Abstract

Large conductance voltage and calcium sensitive K channels (MaxiK, Kca, or BK channels) are stimulated upon membrane depolarization and/or by a raise in intracellular calcium. Mammalian MaxiK channels are distinguished from other calcium-sensitive potassium channels, by their large conductance and sensitivities to toxins. For example, they are insensitive to apamin (which inhibits small conductance calcium-activated K channels) and sensitive to charybdotoxin and iberiotoxin (for review see Garcia et al., 1991). MaxiK channels are present in almost every tissue with an important exception, the heart myocytes.
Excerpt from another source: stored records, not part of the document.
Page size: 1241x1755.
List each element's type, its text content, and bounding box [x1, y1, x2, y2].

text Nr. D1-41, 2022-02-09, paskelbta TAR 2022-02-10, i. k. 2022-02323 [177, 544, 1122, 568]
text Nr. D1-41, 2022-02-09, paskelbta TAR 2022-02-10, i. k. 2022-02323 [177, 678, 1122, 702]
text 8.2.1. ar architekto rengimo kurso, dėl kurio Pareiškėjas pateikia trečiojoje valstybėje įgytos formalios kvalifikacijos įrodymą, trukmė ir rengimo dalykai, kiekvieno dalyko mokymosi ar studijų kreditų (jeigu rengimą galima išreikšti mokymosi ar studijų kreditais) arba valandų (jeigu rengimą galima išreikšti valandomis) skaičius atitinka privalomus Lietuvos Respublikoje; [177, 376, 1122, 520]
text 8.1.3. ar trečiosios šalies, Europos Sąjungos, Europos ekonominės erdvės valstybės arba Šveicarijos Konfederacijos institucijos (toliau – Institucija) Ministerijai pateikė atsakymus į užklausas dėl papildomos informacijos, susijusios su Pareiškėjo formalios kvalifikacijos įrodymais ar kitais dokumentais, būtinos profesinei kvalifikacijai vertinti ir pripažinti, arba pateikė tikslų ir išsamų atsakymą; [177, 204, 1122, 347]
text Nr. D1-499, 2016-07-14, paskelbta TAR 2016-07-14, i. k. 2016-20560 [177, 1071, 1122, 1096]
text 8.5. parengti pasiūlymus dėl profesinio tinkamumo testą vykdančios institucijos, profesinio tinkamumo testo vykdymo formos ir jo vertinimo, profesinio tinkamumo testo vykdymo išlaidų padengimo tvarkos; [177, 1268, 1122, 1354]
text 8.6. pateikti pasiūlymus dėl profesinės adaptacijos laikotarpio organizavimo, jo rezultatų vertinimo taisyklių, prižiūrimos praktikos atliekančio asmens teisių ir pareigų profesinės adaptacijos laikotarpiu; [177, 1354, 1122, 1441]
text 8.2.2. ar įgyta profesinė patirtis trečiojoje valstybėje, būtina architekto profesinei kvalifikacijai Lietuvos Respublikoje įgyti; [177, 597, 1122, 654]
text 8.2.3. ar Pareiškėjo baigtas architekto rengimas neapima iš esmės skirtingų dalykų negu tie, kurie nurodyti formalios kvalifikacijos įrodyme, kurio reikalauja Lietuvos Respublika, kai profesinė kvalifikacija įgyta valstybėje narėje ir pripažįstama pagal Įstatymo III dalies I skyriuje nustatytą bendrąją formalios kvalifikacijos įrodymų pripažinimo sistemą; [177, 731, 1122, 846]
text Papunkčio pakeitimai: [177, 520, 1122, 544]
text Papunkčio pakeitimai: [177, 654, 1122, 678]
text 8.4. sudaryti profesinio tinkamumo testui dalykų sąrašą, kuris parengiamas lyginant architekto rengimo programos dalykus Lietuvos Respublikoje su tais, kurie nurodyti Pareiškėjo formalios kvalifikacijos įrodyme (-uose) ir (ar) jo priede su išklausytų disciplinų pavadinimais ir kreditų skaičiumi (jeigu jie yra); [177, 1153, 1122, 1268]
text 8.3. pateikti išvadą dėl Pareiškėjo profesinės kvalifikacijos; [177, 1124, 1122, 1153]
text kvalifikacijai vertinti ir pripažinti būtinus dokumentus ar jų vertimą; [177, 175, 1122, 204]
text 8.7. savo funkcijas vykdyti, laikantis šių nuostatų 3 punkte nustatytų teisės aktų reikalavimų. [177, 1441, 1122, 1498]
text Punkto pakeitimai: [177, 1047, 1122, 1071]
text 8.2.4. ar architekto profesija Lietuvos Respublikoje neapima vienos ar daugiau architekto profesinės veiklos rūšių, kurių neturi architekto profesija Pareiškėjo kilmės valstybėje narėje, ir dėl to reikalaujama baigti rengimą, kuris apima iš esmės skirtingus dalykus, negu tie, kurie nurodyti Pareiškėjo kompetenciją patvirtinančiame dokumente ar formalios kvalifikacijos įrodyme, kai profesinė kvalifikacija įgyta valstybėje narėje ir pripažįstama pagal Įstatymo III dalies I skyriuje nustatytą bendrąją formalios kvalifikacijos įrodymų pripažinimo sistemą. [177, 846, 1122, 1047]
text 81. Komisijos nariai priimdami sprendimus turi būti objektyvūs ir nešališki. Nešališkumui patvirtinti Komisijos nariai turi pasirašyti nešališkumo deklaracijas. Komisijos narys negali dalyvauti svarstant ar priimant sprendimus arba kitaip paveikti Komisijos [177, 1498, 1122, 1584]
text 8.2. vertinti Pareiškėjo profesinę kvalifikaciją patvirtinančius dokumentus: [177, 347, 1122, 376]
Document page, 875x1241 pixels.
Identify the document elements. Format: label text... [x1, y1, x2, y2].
Their abundance in the plasma membrane varies from tissue to tissue; the most notable cell type for their high expression are smooth muscles. MaxiK channels are modulators of neuronal excitability in brain (Crest and Gola, 1993; Robitaille et al., 1993) and in smooth muscles they set the level of contractile activity (Anwer et al., 1993; Nelson et al., 1995). One of the mechanisms (perhaps the most important) by which MaxiK channels exert their function is by sensing the intracellular Ca2+ levels in their vicinity (for a comment see Fay, 1995). An increase in intracellular Ca2+, via Ca2+ entry or Ca2+ release from intracellular stores, promotes their activation leading to a prompt hyperpolarization and decrease in neuronal excitability or to relaxation in smooth muscles. Conversely, their inhibition and consequent membrane depolarization causes constriction of smooth muscles (Anwer et al., 1993; Nelson et al., 1995).